With `MACT_PUBLIC_BASE_DOMAIN=m-act.live` and DNS `*.m-act.live` → server:

- **Mirror**: `https://{room}.m-act.live/`
- **Dashboard**: `https://{room}.m-act.live/dashboard`
- **Tunnel vhosts**: `https://{dev}-{room}.tunnel.m-act.live` (labels normalized, e.g. underscores → hyphens; via frps + nginx TLS; override with `mact configure-frp --public-scheme http` for local dev)

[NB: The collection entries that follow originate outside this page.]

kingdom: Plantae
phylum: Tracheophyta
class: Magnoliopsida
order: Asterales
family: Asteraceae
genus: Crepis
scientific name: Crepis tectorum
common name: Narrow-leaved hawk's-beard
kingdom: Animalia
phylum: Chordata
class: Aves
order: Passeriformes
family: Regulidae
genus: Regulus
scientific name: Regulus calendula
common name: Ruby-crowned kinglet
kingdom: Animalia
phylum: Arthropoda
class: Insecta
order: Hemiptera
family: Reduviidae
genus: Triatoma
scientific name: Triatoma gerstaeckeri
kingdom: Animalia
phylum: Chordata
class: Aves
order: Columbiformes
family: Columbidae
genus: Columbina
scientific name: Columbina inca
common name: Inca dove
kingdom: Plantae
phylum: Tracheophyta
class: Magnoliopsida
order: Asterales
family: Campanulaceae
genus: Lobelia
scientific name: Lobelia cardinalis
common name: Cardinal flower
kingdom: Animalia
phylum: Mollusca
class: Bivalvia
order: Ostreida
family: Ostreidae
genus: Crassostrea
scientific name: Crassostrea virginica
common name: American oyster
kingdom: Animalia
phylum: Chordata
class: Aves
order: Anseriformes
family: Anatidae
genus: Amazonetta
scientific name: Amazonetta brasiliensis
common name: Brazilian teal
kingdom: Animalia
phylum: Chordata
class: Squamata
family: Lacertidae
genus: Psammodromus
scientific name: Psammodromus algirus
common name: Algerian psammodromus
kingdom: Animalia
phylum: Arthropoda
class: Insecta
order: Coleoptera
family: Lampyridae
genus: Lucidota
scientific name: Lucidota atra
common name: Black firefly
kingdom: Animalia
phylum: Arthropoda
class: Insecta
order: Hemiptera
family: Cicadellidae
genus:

Path-based routing (`/r/{room}`) remains for local dev or when subdomain routing
is disabled.

Expose the API only behind trusted network controls (private network, VPN, or auth
gateway). By design, room creation/status endpoints are open unless you add an
external access-control layer.

## Database migrations

```bash
cd "/path/to/M ACT"
alembic upgrade head
```

Set `MACT_AUTO_CREATE_TABLES=false` when using Alembic in production.

## Tests

```bash
pip install -e ".[dev]"
pytest -v
```

## Architecture

See `ARCHITECTURE.md` for the full design, phased delivery plan, security notes,
and distributed systems considerations.